Dans le plan de Fénelon, cette invention de l’Olympe, que nous trouvons un peu froide, était heureuse et appropriée. Le jeune prince avait l’imagination accoutumée aux dieux d’Homère et de Virgile. Lui en donner des portraits vivans dans un récit tout plein d’ailleurs des usages, des mœurs, du beau ciel de la Grèce, c’était tout ensemble graver plus avant dans son esprit les beautés de ces grands poètes, et lui enseigner la vie par les images qui lui étaient le plus familières.

L’objet du roman y fait excuser pareillement le mélange des deux morales. L’âge du jeune prince et son peu de science lui dérobant cette sorte d’anachronisme, l’effet de la morale sur son cœur n’était point affaibli par des scrupules de savoir ou de goût. Ce n’était, après tout, que de la morale sublime mêlée à de l’excellente morale. Il y a même plus d’un endroit où ce mélange a produit les plus grandes beautés. Telle est la peinture du bonheur des justes dans les Champs-Élysées. Là, Fénelon n’a point suivi Homère et Virgile. Ceux-ci font consister ce bonheur dans la paisible continuation des soins qui occupaient les justes pendant leur vie. Les héros n’ont pas cessé d’aimer la guerre : les uns continuent de prendre soin de leurs armes et de mener paître leurs chevaux[1] ; les autres exercent leurs membres dans les jeux, ils luttent sur l’arène, ou bien ils dansent aux accens de la lyre d’Orphée.

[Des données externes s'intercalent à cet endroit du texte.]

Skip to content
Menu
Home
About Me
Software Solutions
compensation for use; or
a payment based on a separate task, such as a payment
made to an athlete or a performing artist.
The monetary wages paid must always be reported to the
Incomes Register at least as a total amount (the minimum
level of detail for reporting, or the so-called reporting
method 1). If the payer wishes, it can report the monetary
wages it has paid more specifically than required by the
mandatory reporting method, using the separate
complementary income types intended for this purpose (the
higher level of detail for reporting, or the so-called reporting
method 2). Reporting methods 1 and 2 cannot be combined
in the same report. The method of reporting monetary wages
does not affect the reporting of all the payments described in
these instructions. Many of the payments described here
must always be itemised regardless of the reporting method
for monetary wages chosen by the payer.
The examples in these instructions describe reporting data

Ce bonheur, fort grossier, est plus dans l’esprit du paganisme que les douces joies de la contemplation que Fénelon prête aux ames heureuses dans des Champs-Élysées fort semblables au paradis chrétien ; mais telle est l’excellence de l’art dans cette fiction, que, loin d’y être choqué de voir des héros païens heureux à la manière de nos saints, on croit lire quelques pages sublimes de Platon rêvant pour l’ame de Socrate, délivrée des liens terrestres, quelque félicité proportionnée à son intelligence et digne de sa vertu.

  1. … Quae gratia currûm
    Armorumque fuit vivis, quae cura nitentes
    Pascere equos, eadem sequitur tellure repostos.